Post-feminist follies

L.A. Times columnist Meghan Daum expends 800 words pondering the meaning of the Eliot Spitzer prostitution scandal:
At its core, it reveals how much uncertainty exists within even the strongest and most enduring relationships. Deeper still, it hints at how hard we'll work -- and how exhausted we'll become in the process -- in the effort to eliminate that uncertainty. In much the same way the Bush administration was convinced that there were weapons of mass destruction in Iraq, humans desperately want to think that long-term sexual monogamy works. We want to believe that, through some combination of willpower, luck and, as Cosmo might say, "smart love moves," we will neither cheat nor be cheated upon.
What is it with columnists and the first-person plural? Yesterday it was Frank Schaeffer, today it's Meghan Daum. Her use of "we" is an attempt to project onto her readers the "uncertainty" she describes. And, as with Schaeffer, this trick is profoundly dishonest.

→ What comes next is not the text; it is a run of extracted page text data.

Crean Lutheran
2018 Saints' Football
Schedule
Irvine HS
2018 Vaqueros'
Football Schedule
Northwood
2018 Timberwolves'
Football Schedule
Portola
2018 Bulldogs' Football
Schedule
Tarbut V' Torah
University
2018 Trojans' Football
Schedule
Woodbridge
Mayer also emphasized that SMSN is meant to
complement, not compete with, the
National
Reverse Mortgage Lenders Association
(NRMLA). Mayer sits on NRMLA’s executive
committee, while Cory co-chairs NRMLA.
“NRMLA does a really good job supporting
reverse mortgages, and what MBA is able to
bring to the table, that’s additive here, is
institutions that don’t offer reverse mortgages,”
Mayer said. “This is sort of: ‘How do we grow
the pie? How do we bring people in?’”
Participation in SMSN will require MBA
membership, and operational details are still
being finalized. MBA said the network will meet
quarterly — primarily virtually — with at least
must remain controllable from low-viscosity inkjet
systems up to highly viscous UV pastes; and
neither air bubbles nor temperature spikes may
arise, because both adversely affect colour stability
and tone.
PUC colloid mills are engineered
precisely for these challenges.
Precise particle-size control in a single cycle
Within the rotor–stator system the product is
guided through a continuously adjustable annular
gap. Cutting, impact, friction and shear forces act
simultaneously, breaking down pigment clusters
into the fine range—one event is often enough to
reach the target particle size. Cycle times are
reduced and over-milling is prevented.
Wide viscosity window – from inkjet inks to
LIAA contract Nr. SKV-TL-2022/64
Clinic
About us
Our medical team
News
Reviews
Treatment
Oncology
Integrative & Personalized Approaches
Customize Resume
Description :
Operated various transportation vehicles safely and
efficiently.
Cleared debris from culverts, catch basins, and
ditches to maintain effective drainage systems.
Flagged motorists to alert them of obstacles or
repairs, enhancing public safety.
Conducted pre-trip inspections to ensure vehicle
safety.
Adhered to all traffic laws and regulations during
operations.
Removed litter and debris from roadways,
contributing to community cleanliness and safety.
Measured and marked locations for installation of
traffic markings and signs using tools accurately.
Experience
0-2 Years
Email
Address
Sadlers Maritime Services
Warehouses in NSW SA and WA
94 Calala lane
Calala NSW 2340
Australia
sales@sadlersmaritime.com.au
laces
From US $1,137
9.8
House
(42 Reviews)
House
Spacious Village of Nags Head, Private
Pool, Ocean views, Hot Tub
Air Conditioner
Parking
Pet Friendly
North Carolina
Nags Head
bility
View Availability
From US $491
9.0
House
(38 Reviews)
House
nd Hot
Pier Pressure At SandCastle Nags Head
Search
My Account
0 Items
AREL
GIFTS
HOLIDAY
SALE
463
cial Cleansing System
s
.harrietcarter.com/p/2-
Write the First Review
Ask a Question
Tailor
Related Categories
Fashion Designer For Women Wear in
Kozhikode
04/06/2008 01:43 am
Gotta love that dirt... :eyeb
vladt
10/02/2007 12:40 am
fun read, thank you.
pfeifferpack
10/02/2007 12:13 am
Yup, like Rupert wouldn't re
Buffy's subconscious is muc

Daum uses the bogus "we" to suggest a "we're all in this together" sisterhood solidarity. Clearly, however, she does not share the "desperate" belief in monogamy that she attributes to this "we." Her message could be translated:
I pity you stupid chumps, with your childish beliefs in "happily ever after." I am a sophisticated realist, while you are a deluded simpleton.
It is easily possible to distinguish Daum's own beliefs from the beliefs she insultingly attributes to others via her bogus "we." And with a bit of assistance from her biography, it is just as easy to find the basis of Daum's insulting cynicism. She does not believe in "long-term sexual monogamy" for the simple reason that she's never experienced it. And her sneering at other people's monogamous relationships (or even their belief in the possibility of such relationships) amounts to a sour-grapes defense mechanism.

Daum's column reveals more about Daum than it does about the Spitzer scandal. It's just another self-indulgent excercise in media narcissism.

1 comment:

  1. "In much the same way the Bush administration was convinced that there were weapons of mass destruction in Iraq,"

    Not only using the royal 'we' in conversation, but failing to realize that the administration was relying on info from other sources as well as it's own :) that were indeed convinced on the womd in Iraq (see Europe, Democrats, 70% of the people of the US, et al).